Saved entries
►

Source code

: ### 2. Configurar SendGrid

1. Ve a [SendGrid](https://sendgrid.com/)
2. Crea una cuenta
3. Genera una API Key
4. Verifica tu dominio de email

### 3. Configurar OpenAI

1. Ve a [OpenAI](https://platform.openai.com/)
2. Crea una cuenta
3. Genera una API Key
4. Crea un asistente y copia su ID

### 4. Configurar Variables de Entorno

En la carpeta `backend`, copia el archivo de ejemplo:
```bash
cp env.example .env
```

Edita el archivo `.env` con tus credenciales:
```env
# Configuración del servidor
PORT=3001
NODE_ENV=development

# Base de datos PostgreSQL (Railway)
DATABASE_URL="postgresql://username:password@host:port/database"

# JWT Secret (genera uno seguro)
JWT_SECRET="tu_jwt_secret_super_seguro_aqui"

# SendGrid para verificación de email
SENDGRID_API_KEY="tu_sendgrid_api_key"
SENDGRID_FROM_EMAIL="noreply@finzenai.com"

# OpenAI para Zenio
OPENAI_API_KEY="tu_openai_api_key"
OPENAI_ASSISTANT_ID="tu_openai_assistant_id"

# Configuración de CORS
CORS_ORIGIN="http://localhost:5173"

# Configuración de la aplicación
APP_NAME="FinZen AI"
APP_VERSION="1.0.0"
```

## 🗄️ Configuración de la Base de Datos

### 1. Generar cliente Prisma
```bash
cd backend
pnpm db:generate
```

◄
►

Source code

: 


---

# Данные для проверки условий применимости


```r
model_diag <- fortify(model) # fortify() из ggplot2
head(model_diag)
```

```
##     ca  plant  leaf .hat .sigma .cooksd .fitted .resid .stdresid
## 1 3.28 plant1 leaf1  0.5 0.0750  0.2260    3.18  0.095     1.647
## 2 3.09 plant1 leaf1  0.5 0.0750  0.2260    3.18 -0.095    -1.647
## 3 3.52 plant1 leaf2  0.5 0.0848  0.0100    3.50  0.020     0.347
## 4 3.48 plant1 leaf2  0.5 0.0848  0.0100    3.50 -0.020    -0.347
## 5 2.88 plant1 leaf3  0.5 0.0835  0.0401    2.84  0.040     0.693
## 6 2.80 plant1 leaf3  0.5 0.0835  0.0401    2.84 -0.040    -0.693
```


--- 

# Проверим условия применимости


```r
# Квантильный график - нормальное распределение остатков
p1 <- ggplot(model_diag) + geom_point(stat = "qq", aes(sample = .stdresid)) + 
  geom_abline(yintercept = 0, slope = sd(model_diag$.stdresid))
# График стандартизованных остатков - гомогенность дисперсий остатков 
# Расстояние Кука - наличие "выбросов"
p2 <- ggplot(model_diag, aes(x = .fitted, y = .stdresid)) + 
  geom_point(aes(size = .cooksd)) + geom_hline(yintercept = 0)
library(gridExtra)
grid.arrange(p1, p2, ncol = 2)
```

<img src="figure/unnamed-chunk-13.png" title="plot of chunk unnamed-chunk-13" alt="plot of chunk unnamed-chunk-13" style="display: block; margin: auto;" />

◄
►

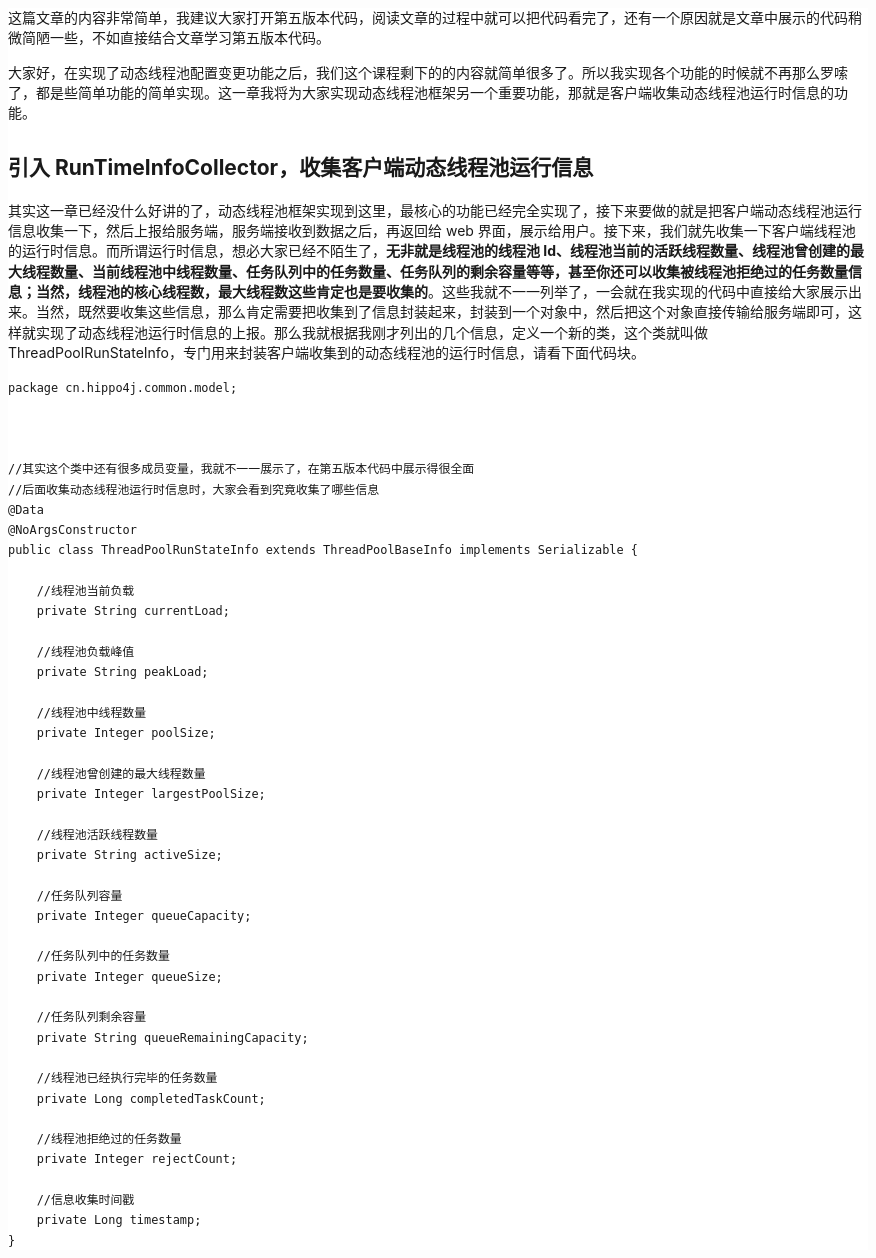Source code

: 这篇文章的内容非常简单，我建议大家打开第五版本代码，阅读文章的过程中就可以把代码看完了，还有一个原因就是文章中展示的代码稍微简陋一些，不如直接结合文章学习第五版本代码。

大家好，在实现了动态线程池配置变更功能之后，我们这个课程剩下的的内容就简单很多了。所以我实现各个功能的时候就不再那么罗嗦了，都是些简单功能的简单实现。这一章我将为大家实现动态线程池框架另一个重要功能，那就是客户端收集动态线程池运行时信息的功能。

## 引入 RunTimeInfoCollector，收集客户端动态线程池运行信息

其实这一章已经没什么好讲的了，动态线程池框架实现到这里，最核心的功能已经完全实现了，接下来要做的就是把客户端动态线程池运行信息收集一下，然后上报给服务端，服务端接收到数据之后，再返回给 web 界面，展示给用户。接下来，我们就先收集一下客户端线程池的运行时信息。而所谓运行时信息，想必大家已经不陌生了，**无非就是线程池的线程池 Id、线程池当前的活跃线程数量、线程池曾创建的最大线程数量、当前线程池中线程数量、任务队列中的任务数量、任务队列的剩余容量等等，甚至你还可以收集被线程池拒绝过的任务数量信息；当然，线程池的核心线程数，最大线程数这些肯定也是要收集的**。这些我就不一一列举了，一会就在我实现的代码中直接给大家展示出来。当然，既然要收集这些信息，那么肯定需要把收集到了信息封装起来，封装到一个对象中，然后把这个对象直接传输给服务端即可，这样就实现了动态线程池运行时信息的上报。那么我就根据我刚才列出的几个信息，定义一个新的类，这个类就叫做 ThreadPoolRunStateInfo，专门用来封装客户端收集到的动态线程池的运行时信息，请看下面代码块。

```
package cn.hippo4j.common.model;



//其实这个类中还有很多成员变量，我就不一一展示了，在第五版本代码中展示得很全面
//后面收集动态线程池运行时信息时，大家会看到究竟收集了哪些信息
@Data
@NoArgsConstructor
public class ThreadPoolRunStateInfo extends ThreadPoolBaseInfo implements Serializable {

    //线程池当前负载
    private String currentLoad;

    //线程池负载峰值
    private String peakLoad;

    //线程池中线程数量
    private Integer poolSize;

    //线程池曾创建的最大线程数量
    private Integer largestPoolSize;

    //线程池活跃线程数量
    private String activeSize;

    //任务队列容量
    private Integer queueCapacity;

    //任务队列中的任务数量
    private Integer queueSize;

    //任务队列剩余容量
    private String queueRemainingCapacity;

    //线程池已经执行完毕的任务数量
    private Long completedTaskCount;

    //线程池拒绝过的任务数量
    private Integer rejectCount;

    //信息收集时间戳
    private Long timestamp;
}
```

◄

Work out how many lines in the data contain "Long" and state that number with nothing added.

EXERCISE OUTPUT: 2